U.S. Jews also cite Israeli hard-liners Natan Sharansky and Ariel Sharon, who is challenging Barak in the upcoming Israeli elections.

The pair contend that Diaspora Jews must have a say over the fate of Jerusalem and the Temple Mount. In the Arab world, too, leaders warned Palestinian Authority President Yasser Arafat that Jerusalem is a matter for the entire Muslim world.

On the other side of the spectrum, meanwhile, American Jews in the peace camp are reiterating that they trust the Israeli leadership and electorate to decide for themselves what is in Israel’s best interests.
When the Conference of Presidents recently issued a clarion call to American Jews to visit Israel to boost its sagging tourism industry, it rankled several in the peace camp by including the mantra of Jerusalem as “the eternal and undivided capital.”

Avram Lyon, executive director of the Jewish Labor Committee, sent a letter to Ronald Lauder, chairman of the Conference of Presidents, to complain.

“It’s clear that Jerusalem or parts of Jerusalem are in fact in play and being discussed,” Lyon said.
“It would be rash and careless to imply that the Jewish community of the United States stands in opposition to the government of Israel.”

Malcolm Hoenlein, executive vice chairman of the Conference, denied there was any political intent to the statement, and said “it does not preclude Israel from doing anything” during the negotiations.
As for the ZOA-initated ad, it was launched in response to comments Israeli Absorption Minister Yuli Tamir reportedly made last week in New York.

Tamir was quoted as saying that Israel “must make painful concessions, renouncing one way or another our sovereignty over the Temple Mount if necessary.”

But, she added, “on the ground, things wouldn’t really change.”

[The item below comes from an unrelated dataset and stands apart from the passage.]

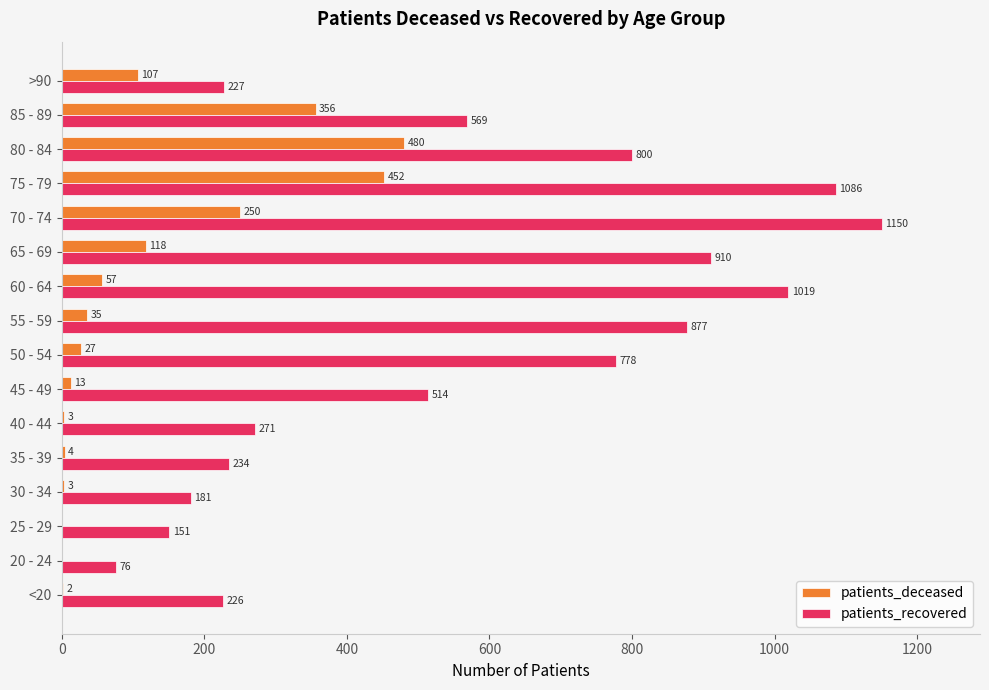

What is the highest value of the patients_deceased series?

480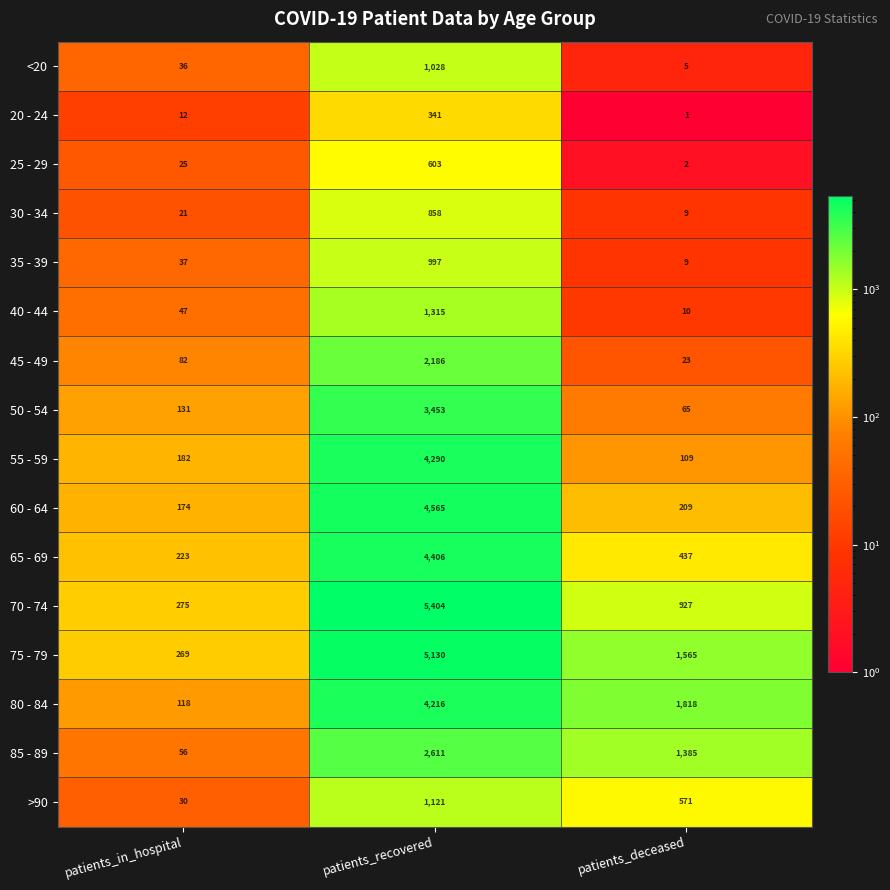

The value of <20 at patients_recovered is 1028. True or false?

True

A few days later, Israeli Foreign Minister Shlomo Ben-Ami reportedly made similar comments in a conference call with American Jewish leaders.

Signatories of the ad said they hoped to send a strong message to Barak.

“I don’t think Israel has to have sole sovereignty of the Temple Mount, but I think it’s a strategic error to say it’s not important, not vital to the Jews,” said Rabbi Jerome Epstein, executive vice president of United Synagogue of Conservative Judaism.

“I understand that I’m not a factor in this decision. I don’t live in Israel and I don’t have a vote. The prime minister can ignore me, but I can still use my voice and whatever influence my voice has.”

The ad also quotes Hoenlein and a controversial statement he made three months ago.

At that time, Hoenlein said, “In future years, all of us will have to answer our children and grandchildren when they ask us why we did not do more to protect their heritage and safeguard Har HaBayit” — the Temple Mount.

Hoenlein, who made his remarks before a Jewish group, was accused by some as attempting to derail Barak’s effort to negotiate control of the Mount.

Hoenlein said in an interview last week that his comments “are just as valid today as they were then.”

“Israel has a right to make decisions that affect its security. All Jews have a right to discuss it, but it’s up to the government of Israel,” he said.

The “Temple Mount is a different issue. It belongs to all Jews, it is the inheritance of all Jews, and all Jews have a vested interest in it.”

Morton Klein of the ZOA threatened that if Barak dealt away sovereignty over the Mount, he and others would launch a campaign to undermine its implementation.

“I can tell you that almost every major Jewish leader I’ve spoken with will do virtually everything in their power to ensure that any attempt to give away the spiritual soul of the Jewish people does not succeed,” he said.

But some think that in the end, American Jewry will defer to the Israeli people — and its government.
“There has been a bedrock principle that the American Jewish community gives great deference to the Israeli government’s decisions on matters of war and peace,” said Martin Raffel, associate executive vice chairman of the Jewish Council for Public Affairs. “I expect that will continue, including on issues affecting the Temple Mount.”

Epstein and others concede that if Israelis approve by referendum a deal on the Mount, they, too, would ultimately accept it.

“If the prime minister comes back with something the Israelis are willing to buy, then I would also buy it. I would — reluctantly, unhappily,” Epstein said.